Размер шрифта
-
+

Внучка берендеева. Летняя практика - стр. 33


Всхлипнула я.

И платочком глаза отерла.

А после сыпанула на пергамент песочку мелкого, чтоб скорей, значит, просохли чернила, да бумагу эту стряхнула. Запечатаю сургучом, колечком приложу, оттиск оставляючи, и хоть не родовое у меня колечко, не намагиченное, которое печать неразламываемой сделает, а все красивше.

Выехали мы на семый день.

А уж как выезжали… Небось вся столица сбеглась на этакое диво поглазеть. Про царевичей-то ведали, что учились они и цельный год проучились, помудрели…

Ну, как помудрели. Еська небось ежели чудом каким и доживет до седых волос, да при том мудрости навряд ли прибавит. Но народу о том говорить неможно.

Неполитично сие.

Значится, сперва загудели трубы медные числом с две дюжины. Под воротами загудели, воронье окрестное пужая. И взвились черные стаи, закружили с карканьем. В толпе-то, мыслится, разом сыскались бабки, которые в том дурной знак узрели.

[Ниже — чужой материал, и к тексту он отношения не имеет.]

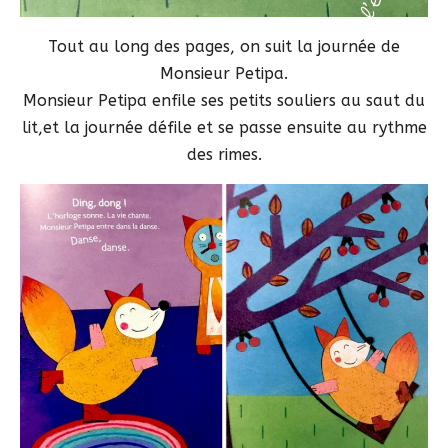
Tout au long des pages, on suit la journée de
Monsieur Petipa.
Monsieur Petipa enfile ses petits souliers au saut du
lit,et la journée défile et se passe ensuite au rythme
des rimes.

Да только какая ворона, себя уважающая, на месте при этаком гвалте останется?

Выстроились перед воротами трубачи в одежах алых.

Щеки пучат, дуют в рога кривые, медью окованные.

Барабанщики стучат.

Певчие песню затягивают, царя-батюшку славят.

Тут же и знаменщики со знаменами. И ветерок полощет полотнища шелковые, отчего орлы на них кривятся да народу подмигивают будто бы. Вот вышел глашатай в шапке высокой, чтоб, значится, отовсюду его видать было, а для надежности на плечи рынды всперся. И уж оттуда волю царскую и зачитал. Дескать, словом и делом будет служить царевич всему народу, а для того отправляется ныне укрепляться в знаниях не куда-нибудь, а в Чернолужье.

Там, значится, нежить расплодилась.

А я хмурюсь, силясь вспомнить, где это самое Чернолужье искать. Уж не то ли Чернолужье, которое под Тульиным стоит? Да на семи озерах? Нежити всякой там и вправду изрядно, озера стоялые да болота – для ней самое милое место.

Глашатай же продолжал кричать, рассказываючи, какие подвиги совершит царевич во славу царствия Росского и зачета по практике ради. Ажно я заслушалась… Это ж сколько нам нежити известь придется? Вон, и виверну помянули… Архип Полуэктович только нахмурился.

А мне подумалось, что как ни крути, но виверна ему родич.

Только крылатый и безголовый.

Вот глашатай и смолк.

Внове загудели рога. И трубы заорали. Застучали в барабаны барабанщики. Что-то громыхнуло. Лязгнуло. И ворота Акадэмии отворились, первую подводу пропускаючи.

Стрельцы.

Рынды.

– Нам бы еще скоморохов, – пробурчал Архип Полуэктович, в седло взбираясь. И парасольку свою открыл, на сей раз шелковую, расписанную цмоками предивными.